* Task details
Rewrite every line of text in the records below as one numbered list, omitting blank lines. Leave the pictures out of your answer.

##### Task material #####

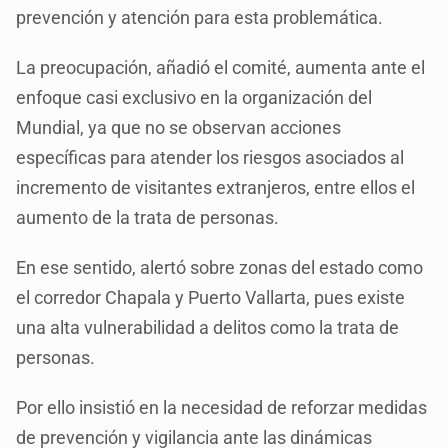
prevención y atención para esta problemática.
La preocupación, añadió el comité, aumenta ante el
enfoque casi exclusivo en la organización del
Mundial, ya que no se observan acciones
específicas para atender los riesgos asociados al
incremento de visitantes extranjeros, entre ellos el
aumento de la trata de personas.
En ese sentido, alertó sobre zonas del estado como
el corredor Chapala y Puerto Vallarta, pues existe
una alta vulnerabilidad a delitos como la trata de
personas.
Por ello insistió en la necesidad de reforzar medidas
de prevención y vigilancia ante las dinámicas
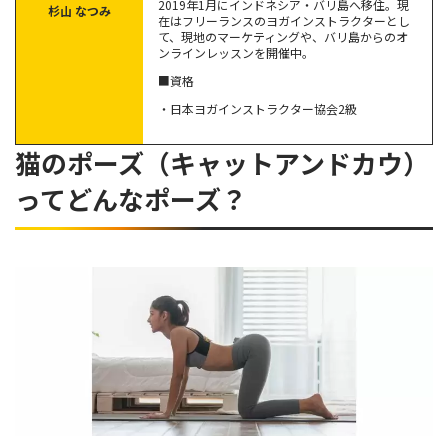
2019年1月にインドネシア・バリ島へ移住。現
杉山 なつみ
在はフリーランスのヨガインストラクターとし
猫のポーズ（キャットアンドカウ）の効果をさらに高めるバ
て、現地のマーケティングや、バリ島からのオ
リエーション5選
ンラインレッスンを開催中。
■資格
猫のポーズ+膝抱え
・日本ヨガインストラクター協会2級
猫の伸びのポーズ
波打つように背中を動かす猫のポーズ
猫のポーズ（キャットアンドカウ）
猫のねじりのポーズ
ってどんなポーズ？
猫のバランスポーズ
奥深い猫のポーズを極めよう！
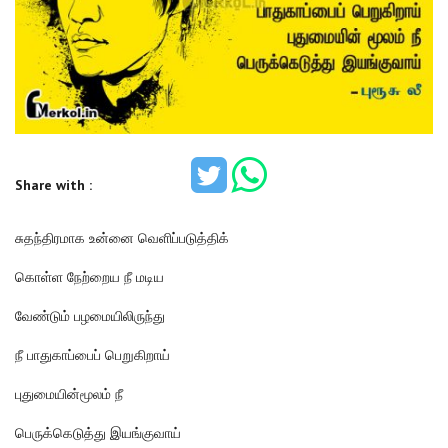
Share with :
சுதந்திரமாக உன்னை வெளிப்படுத்திக்
கொள்ள நேற்றைய நீ மடிய
வேண்டும் பழமையிலிருந்து
நீ பாதுகாப்பைப் பெறுகிறாய்
புதுமையின்மூலம் நீ
பெருக்கெடுத்து இயங்குவாய்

#####

* The completed task
1. prevención y atención para esta problemática.
2. La preocupación, añadió el comité, aumenta ante el
3. enfoque casi exclusivo en la organización del
4. Mundial, ya que no se observan acciones
5. específicas para atender los riesgos asociados al
6. incremento de visitantes extranjeros, entre ellos el
7. aumento de la trata de personas.
8. En ese sentido, alertó sobre zonas del estado como
9. el corredor Chapala y Puerto Vallarta, pues existe
10. una alta vulnerabilidad a delitos como la trata de
11. personas.
12. Por ello insistió en la necesidad de reforzar medidas
13. de prevención y vigilancia ante las dinámicas
14. 2019年1月にインドネシア・バリ島へ移住。現
15. 杉山 なつみ
16. 在はフリーランスのヨガインストラクターとし
17. 猫のポーズ（キャットアンドカウ）の効果をさらに高めるバ
18. て、現地のマーケティングや、バリ島からのオ
19. リエーション5選
20. ンラインレッスンを開催中。
21. ■資格
22. 猫のポーズ+膝抱え
23. ・日本ヨガインストラクター協会2級
24. 猫の伸びのポーズ
25. 波打つように背中を動かす猫のポーズ
26. 猫のポーズ（キャットアンドカウ）
27. 猫のねじりのポーズ
28. ってどんなポーズ？
29. 猫のバランスポーズ
30. 奥深い猫のポーズを極めよう！
31. Share with :
32. சுதந்திரமாக உன்னை வெளிப்படுத்திக்
33. கொள்ள நேற்றைய நீ மடிய
34. வேண்டும் பழமையிலிருந்து
35. நீ பாதுகாப்பைப் பெறுகிறாய்
36. புதுமையின்மூலம் நீ
37. பெருக்கெடுத்து இயங்குவாய்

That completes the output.